Some researchers suspect the disease is caused when antibodies already present against the thyroid gland migrate toward the eye and attack the connective tissue and muscles of the orbit -- the bony socket in the skull that houses the eyeball and eye muscles. Inflamed by the immune attack, the muscles can become stiff. Often the eye muscles swell so much that they push the eyeballs out toward the front of the face. The resulting bulginess can dry out and damage the cornea -- the eye's protective surface -- and can severely affect a person's appearance as well as self-image. Sometimes patients have difficulty closing the eyelids, which causes a characteristic stare.

"The eye socket is surrounded by bone, so there's no place for the swollen tissues to go but forward," explains Peter Levin, MD, chief of ophthalmic and orbital surgery in Stanford's department of ophthalmology.

In severe cases, the swollen muscles press on the optic nerve and endanger a person's sight. Such serious cases are uncommon and can be treated with an operation called surgical decompression. During the procedure, the surgeon removes one or more of the bones that separate the orbital cavity from the sinuses. The swollen membranes can then expand inward and the eyes sink back to their proper place in the face.

Other symptoms of Graves' ophthalmopathy, including double vision or cross-eye, can be surgically corrected by cutting the muscles on either side of the eye and reconnecting them at a position that pulls the eyeballs back to center. The operation is difficult, Levin says, because the muscles must be precisely aligned and the patients are asleep at surgery. However, an "adjustable suture" used by Stanford eye surgeon Deborah Alcorn, MD, gives doctors a second chance. The stitch -- effectively a slipknot -- allows the doctor to reposition the muscle's connection to the eye in the office on the day following surgery, Levin says.

At Stanford, physicians most commonly treat progressive Graves' ophthalmopathy by aiming a fine X-ray beam at the eye muscles. The technique, which was developed at Stanford for treating cancer, uses a medical linear accelerator -- a compact version of the huge "atom-smashers" physicists use to study atomic particles. The medical version of the machine uses pulses of microwave energy to excite electrons to near-light speed, then aims them against a gold-plated target. The resulting collision produces highly penetrative X-rays, which are emitted from the machine and targeted to the patient's orbital muscles.

The lymphocytes that create the inflammation are particularly sensitive to radiation and are preferentially killed by the low dose of X-rays.

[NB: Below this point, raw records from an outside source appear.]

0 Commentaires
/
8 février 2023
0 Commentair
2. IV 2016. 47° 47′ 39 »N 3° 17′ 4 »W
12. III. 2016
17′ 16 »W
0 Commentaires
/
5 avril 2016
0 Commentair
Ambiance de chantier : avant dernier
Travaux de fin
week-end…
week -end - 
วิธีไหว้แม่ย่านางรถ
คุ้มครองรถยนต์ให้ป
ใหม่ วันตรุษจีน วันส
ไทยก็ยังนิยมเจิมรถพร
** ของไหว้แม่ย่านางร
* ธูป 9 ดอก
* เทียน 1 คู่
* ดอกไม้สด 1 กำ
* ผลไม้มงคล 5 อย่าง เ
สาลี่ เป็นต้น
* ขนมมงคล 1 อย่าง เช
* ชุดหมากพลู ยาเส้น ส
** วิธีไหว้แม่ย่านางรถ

Once the culprit cells have been killed, the swelling in the connective tissues usually regresses.

"There are several good places in the country that can do the same [eye] treatment, but we remain ... the one with the longest history and the largest number of treated patients," says Sarah Donaldson, MD, Stanford professor of radiation oncology and past president of the American Society for Therapeutic Radiology and Oncology.

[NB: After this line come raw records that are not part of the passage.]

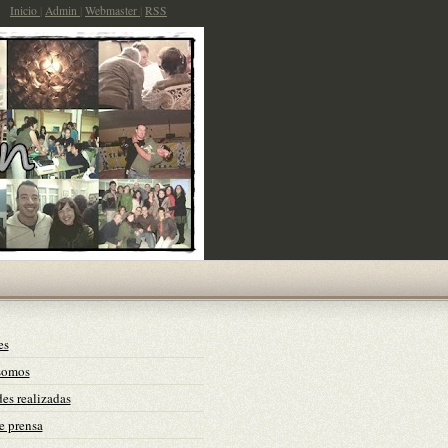
Inicio
|
Admin
|
Webmaster
|
RSS
es
somos
es realizadas
e prensa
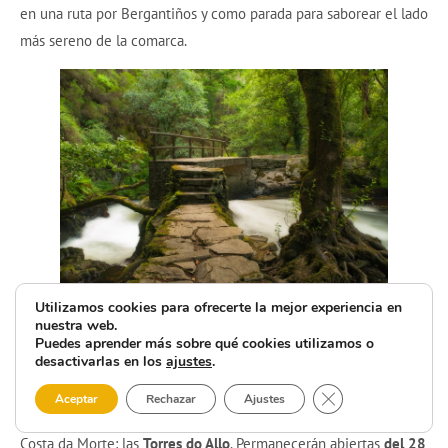
en una ruta por Bergantiños y como parada para saborear el lado
más sereno de la comarca.
Utilizamos cookies para ofrecerte la mejor experiencia en
nuestra web.
Zas
Puedes aprender más sobre qué cookies utilizamos o
desactivarlas en los
ajustes
.
En el caso de
Zas
, la propuesta destacada para la
Semana Santa
Cerrar el banner 
Aceptar
Rechazar
Ajustes
2026
está en uno de los grandes tesoros patrimoniales de la
Costa da Morte: las
Torres do Allo
. Permanecerán abiertas
del 28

Donaldson conducted the first study to follow the effectiveness of radiation treatment for Graves' ophthalmopathy, which began in the late 1950s under the direction of Malcolm Bagshaw, MD, former director of Stanford's radiation oncology department, and the late Joseph P. Kriss, MD, professor of nuclear medicine and a specialist in thyroid disease.

The interdepartmental cooperation continues today. Donaldson, Levin and thyroid specialist I. Ross McDougall, MD, PhD, collaborate on the diagnosis and treatment of each Graves' disease patient who comes under their care. The teamwork has contributed to the success of more than 400 patients who have undergone radiation therapy for Graves' ophthalmopathy at Stanford, Donaldson says.

"Our opinion has always been that we should treat ophthalmopathy if it's progressive -- not if it's stable, but if it continues to get worse and there are signs and symptoms that ... a functional impairment may affect the patients' ability to perform a job, take care of themselves or live independently," Donaldson says.

"By using the treatment selectively," she says, "80 to 90 percent of our patients have their worrisome, troublesome problems go away."